Nella sua lettera lei ricorda a tutti i valori imparati da suo padre. Tra questi: il cliente al primo posto, l’azienda al di sopra di tutti...
"Sono i valori a cui mi sono ispirato da sempre. La lettera forse è stata molto apprezzata anche per questo, tanti mi hanno scritto in questi giorni. Mio padre sosteneva anche che Scm deve essere il numero uno al mondo, e che per fare bene le cose non basta l’intelligenza: ci vuole il cuore. E’ quello che consiglio a chi porterà avanti l’azienda: metteteci il cuore. Scm è un patrimonio collettivo: i soci e gli azionisti possono cambiare, ma i valori dell’azienda devono restare gli stessi per il bene di tutta la comunità".
Altre grandi aziende del Riminese si sono affidate a fondi internazionali. Potrebbe accadere in futuro anche per Scm?
"La proprietà è e resta saldamente nelle mani delle famiglie Aureli e Gemmani. Se in futuro sarà necessario per questioni finanziarie l’apporto di un fondo, questo non deve snaturare i valori e la missione di Scm".
Il ruolo di amministratore delegato è stato affidato a Marco Mancini, il direttore generale del gruppo. Una scelta forte.
"E’ bene che ci sia un manager esterno alla guida".
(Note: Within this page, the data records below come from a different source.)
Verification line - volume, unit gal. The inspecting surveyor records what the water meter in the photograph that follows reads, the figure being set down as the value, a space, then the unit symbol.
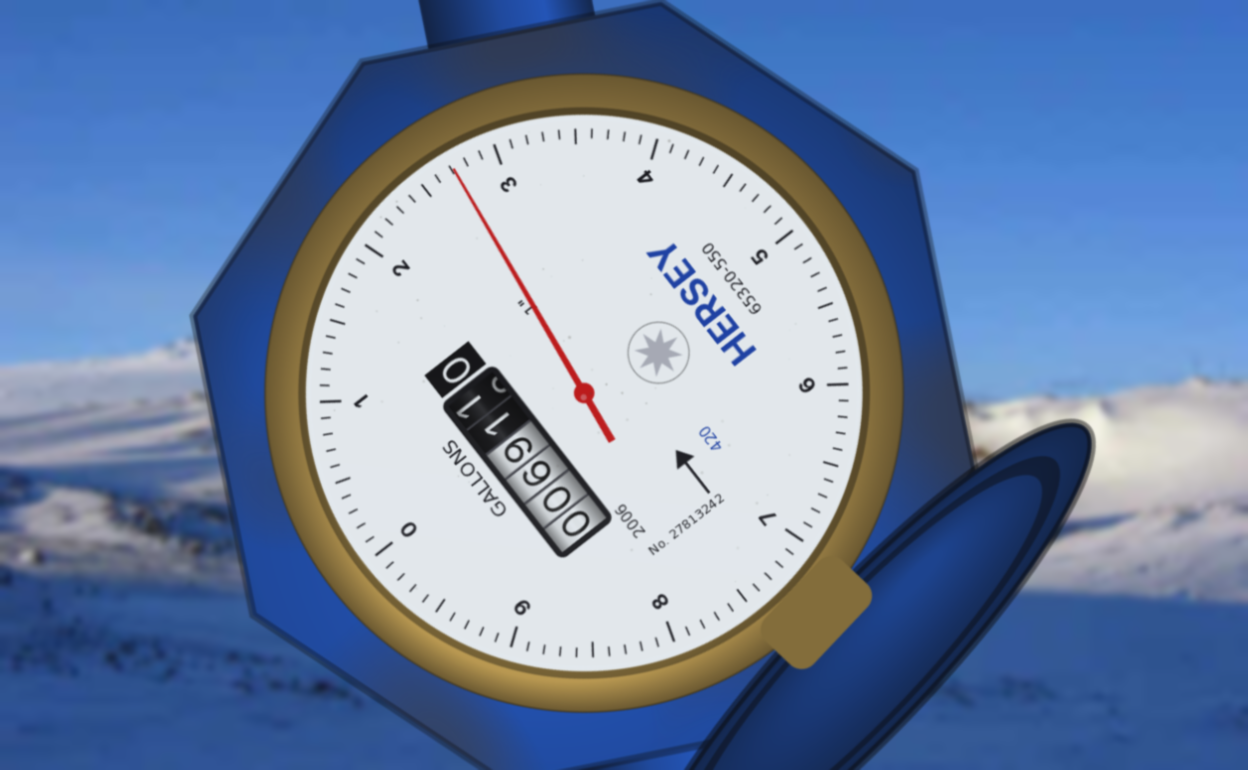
69112.7 gal
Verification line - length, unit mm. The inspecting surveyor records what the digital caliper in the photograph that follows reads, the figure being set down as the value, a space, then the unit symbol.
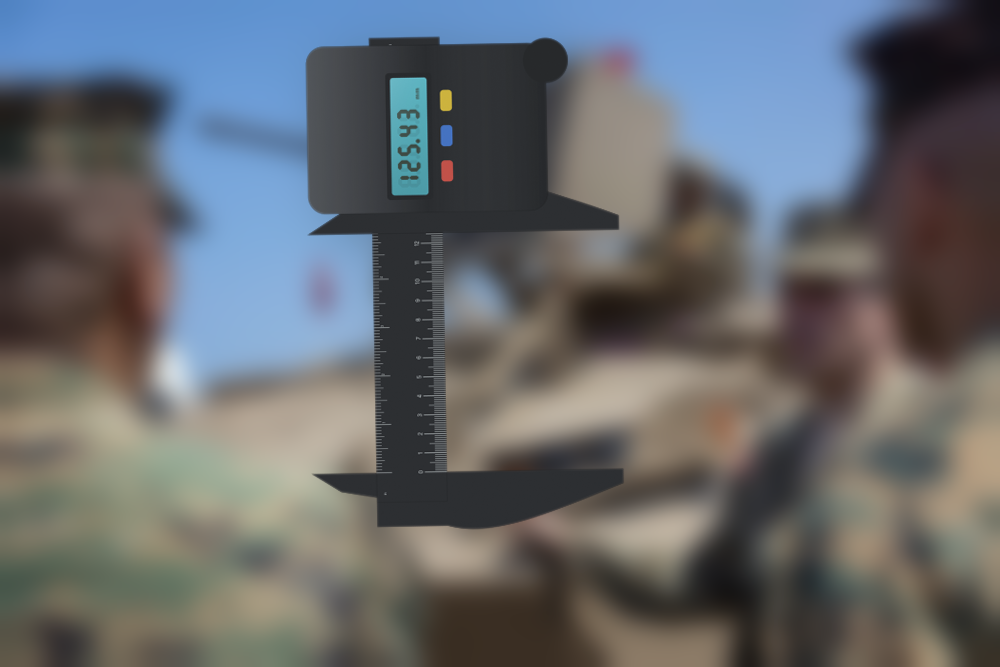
125.43 mm
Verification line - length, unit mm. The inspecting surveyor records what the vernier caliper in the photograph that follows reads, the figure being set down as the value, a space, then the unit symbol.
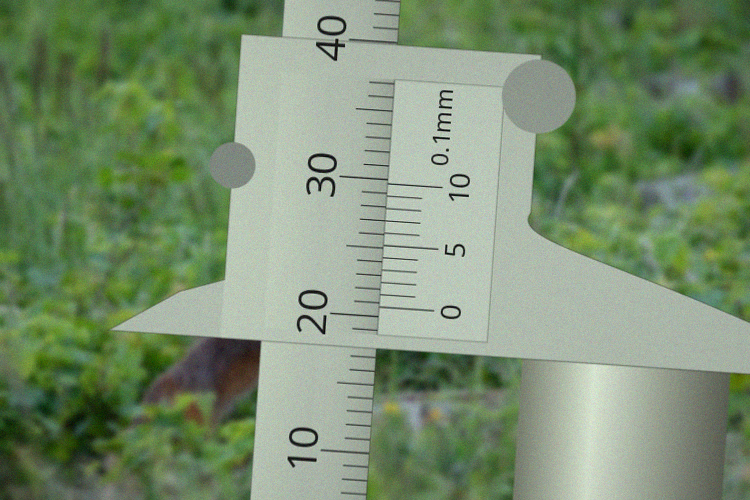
20.7 mm
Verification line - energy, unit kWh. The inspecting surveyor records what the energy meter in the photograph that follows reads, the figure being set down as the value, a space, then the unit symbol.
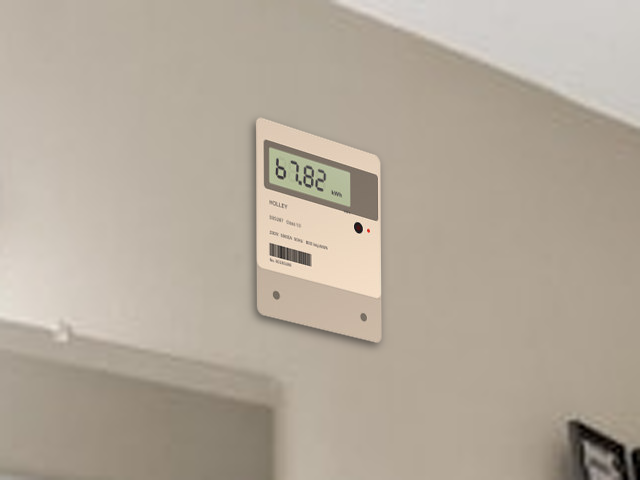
67.82 kWh
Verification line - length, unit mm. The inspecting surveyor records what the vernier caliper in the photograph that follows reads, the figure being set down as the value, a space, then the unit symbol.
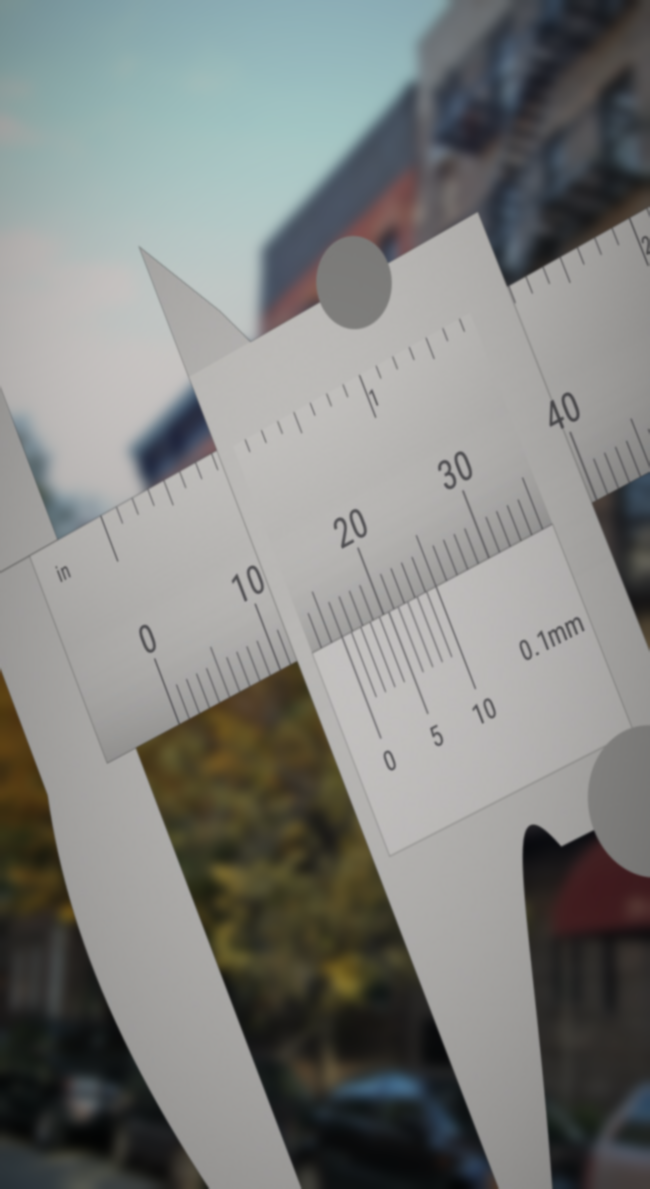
16.0 mm
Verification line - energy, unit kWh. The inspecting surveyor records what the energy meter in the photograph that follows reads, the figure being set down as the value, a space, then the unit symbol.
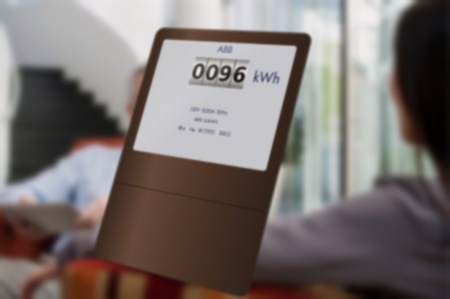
96 kWh
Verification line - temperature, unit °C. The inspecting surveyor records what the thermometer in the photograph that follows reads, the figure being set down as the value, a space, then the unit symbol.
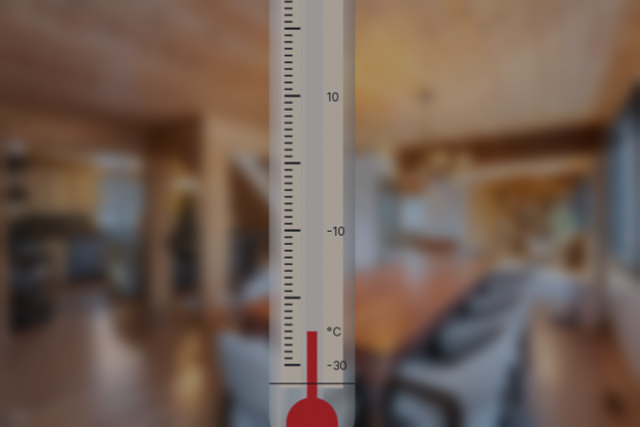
-25 °C
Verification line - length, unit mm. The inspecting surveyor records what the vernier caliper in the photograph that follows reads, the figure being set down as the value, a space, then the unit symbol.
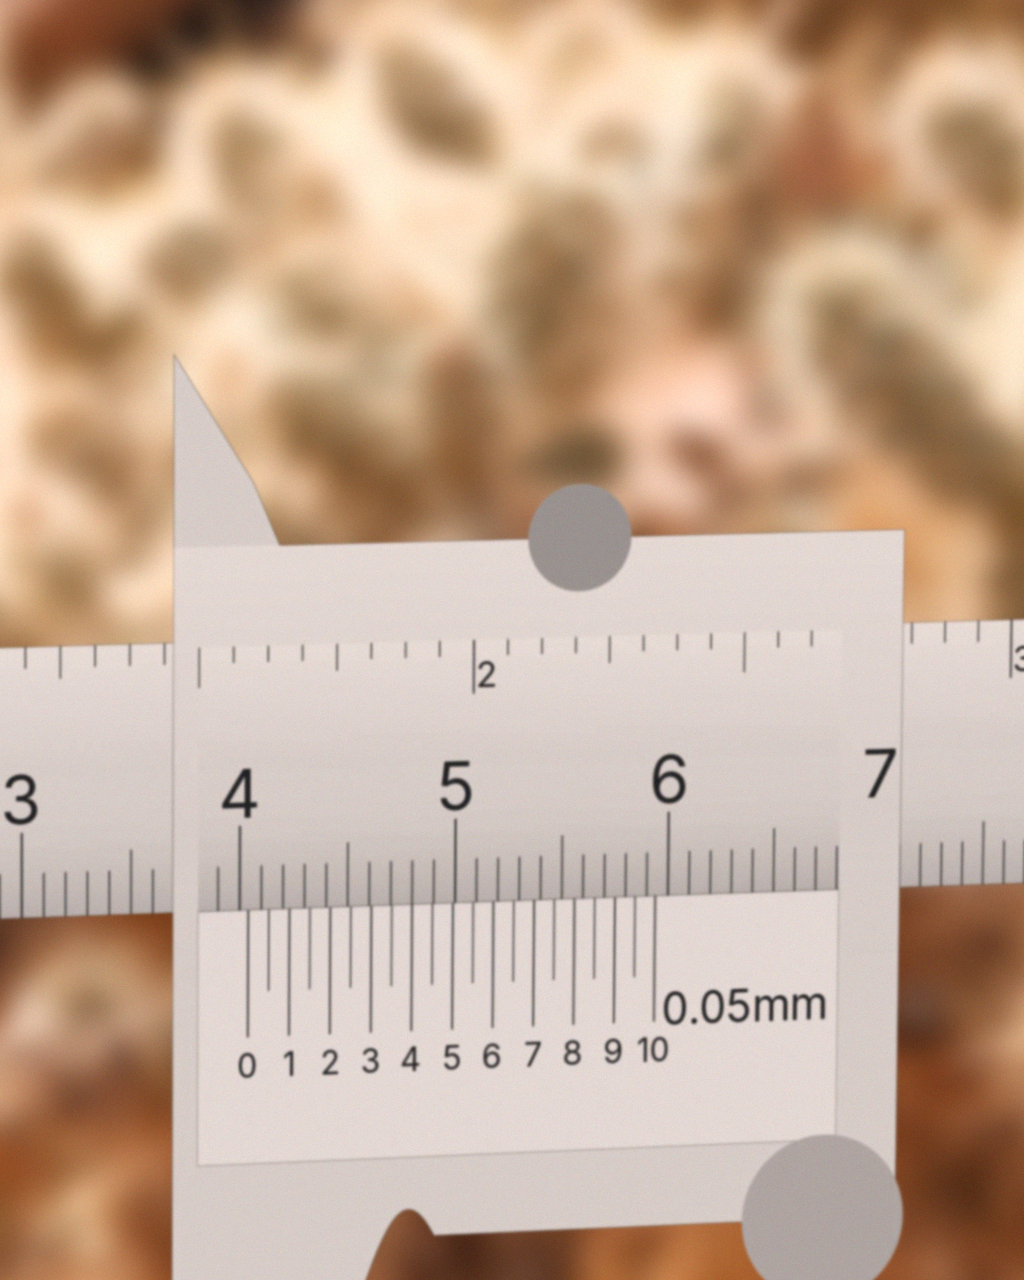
40.4 mm
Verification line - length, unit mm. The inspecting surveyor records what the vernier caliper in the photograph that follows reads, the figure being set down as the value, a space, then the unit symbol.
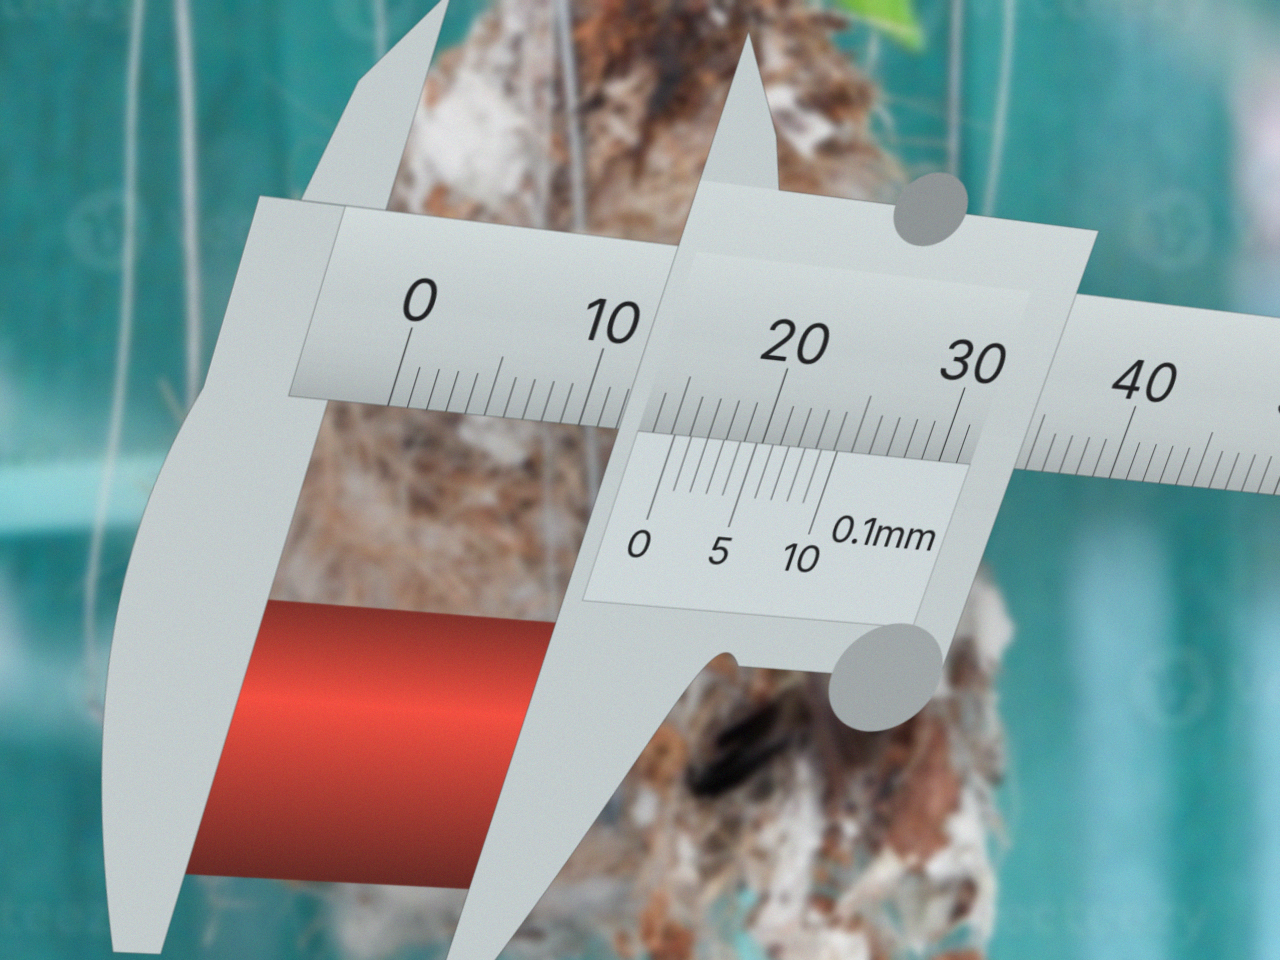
15.2 mm
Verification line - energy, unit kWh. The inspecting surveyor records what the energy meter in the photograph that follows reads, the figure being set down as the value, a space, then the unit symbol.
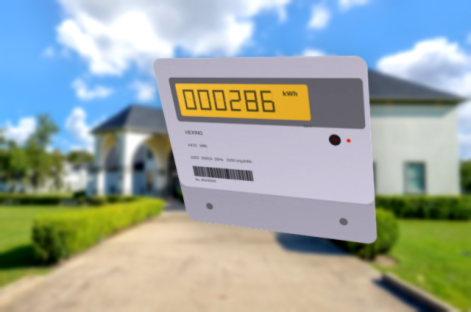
286 kWh
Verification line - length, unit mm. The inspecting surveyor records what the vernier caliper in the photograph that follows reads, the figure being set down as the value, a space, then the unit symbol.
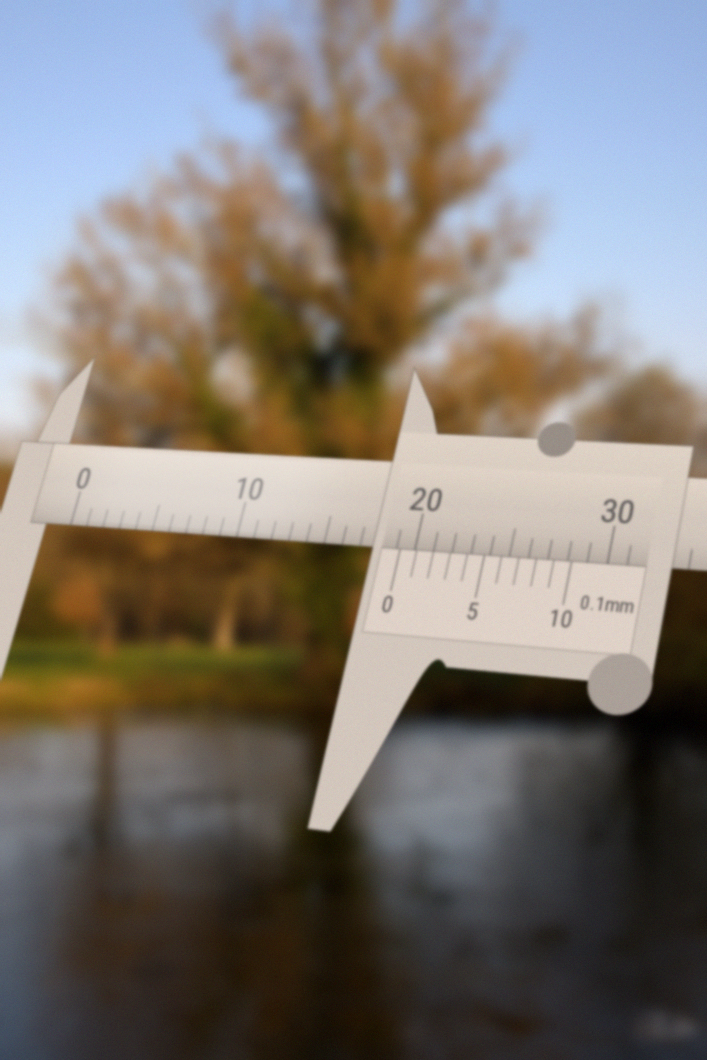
19.2 mm
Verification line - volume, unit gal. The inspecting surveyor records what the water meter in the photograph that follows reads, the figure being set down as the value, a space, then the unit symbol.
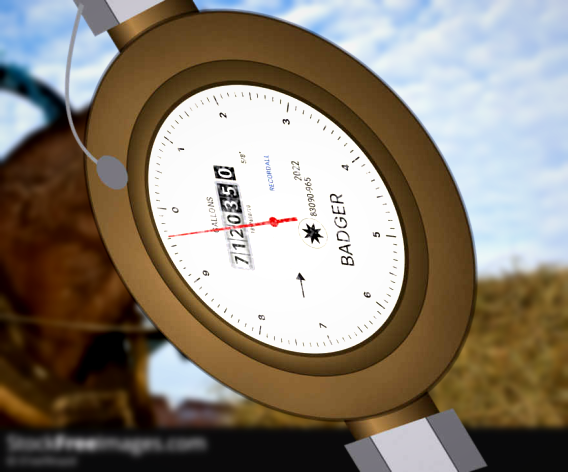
7120349.6 gal
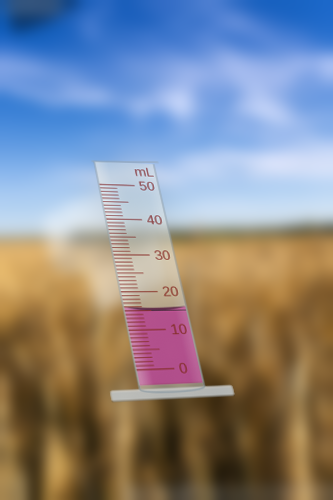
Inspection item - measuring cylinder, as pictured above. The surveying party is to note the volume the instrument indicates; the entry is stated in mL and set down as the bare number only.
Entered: 15
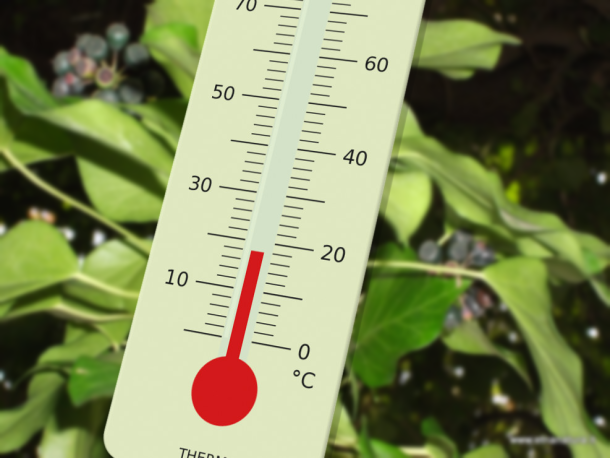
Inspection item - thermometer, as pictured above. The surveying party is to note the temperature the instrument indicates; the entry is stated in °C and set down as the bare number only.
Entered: 18
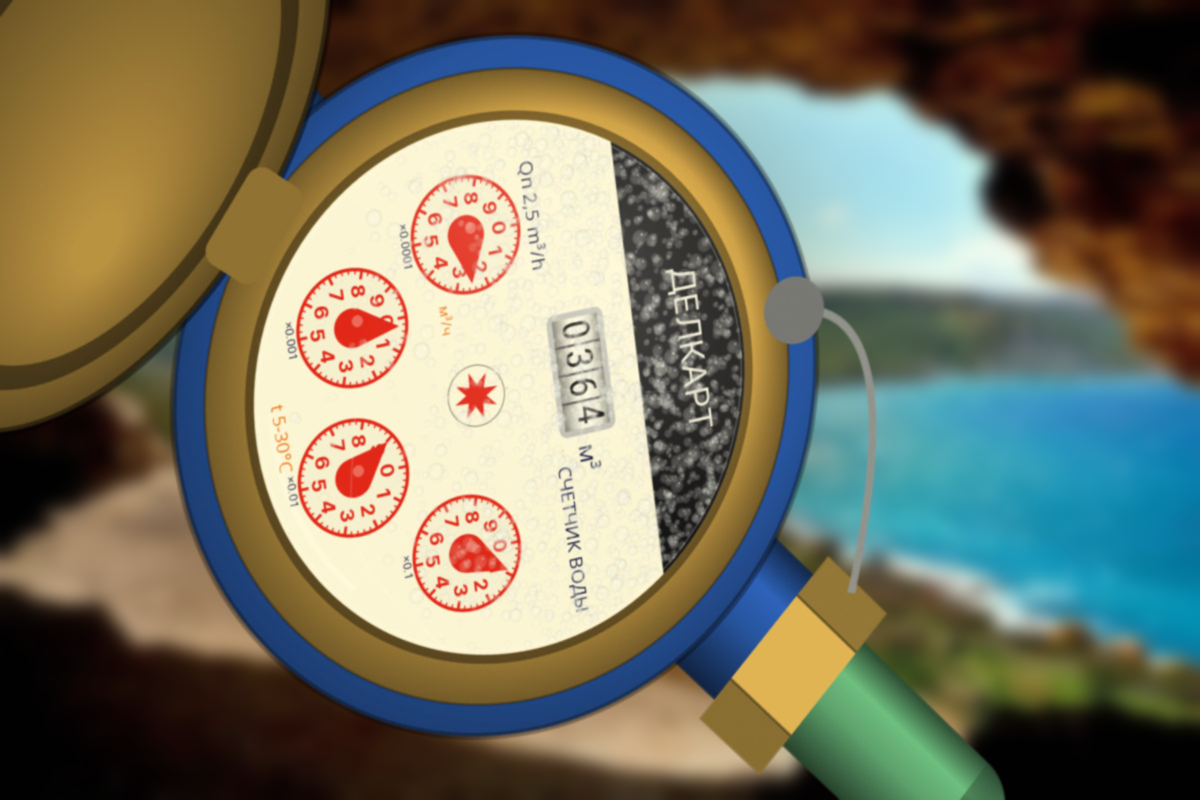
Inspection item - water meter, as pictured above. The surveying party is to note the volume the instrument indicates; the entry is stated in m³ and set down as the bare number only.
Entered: 364.0902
Ora che farà, andrà in pensione?
"Non ci penso affatto. Continuerò di Aetna group (l’industria di packaging che gestisce con i figli), ma per Scm ci sarò sempre. Se e quando l’azienda avrà bisogno di me, io ci sarò. Mi considero un alpinista che ha raggiunto tante vette. Ora mi metto a disposizione dei nuovi e giovani ’scalatori’. Sarò il loro campo base, li aiuterò a salire in cima ad altre vette".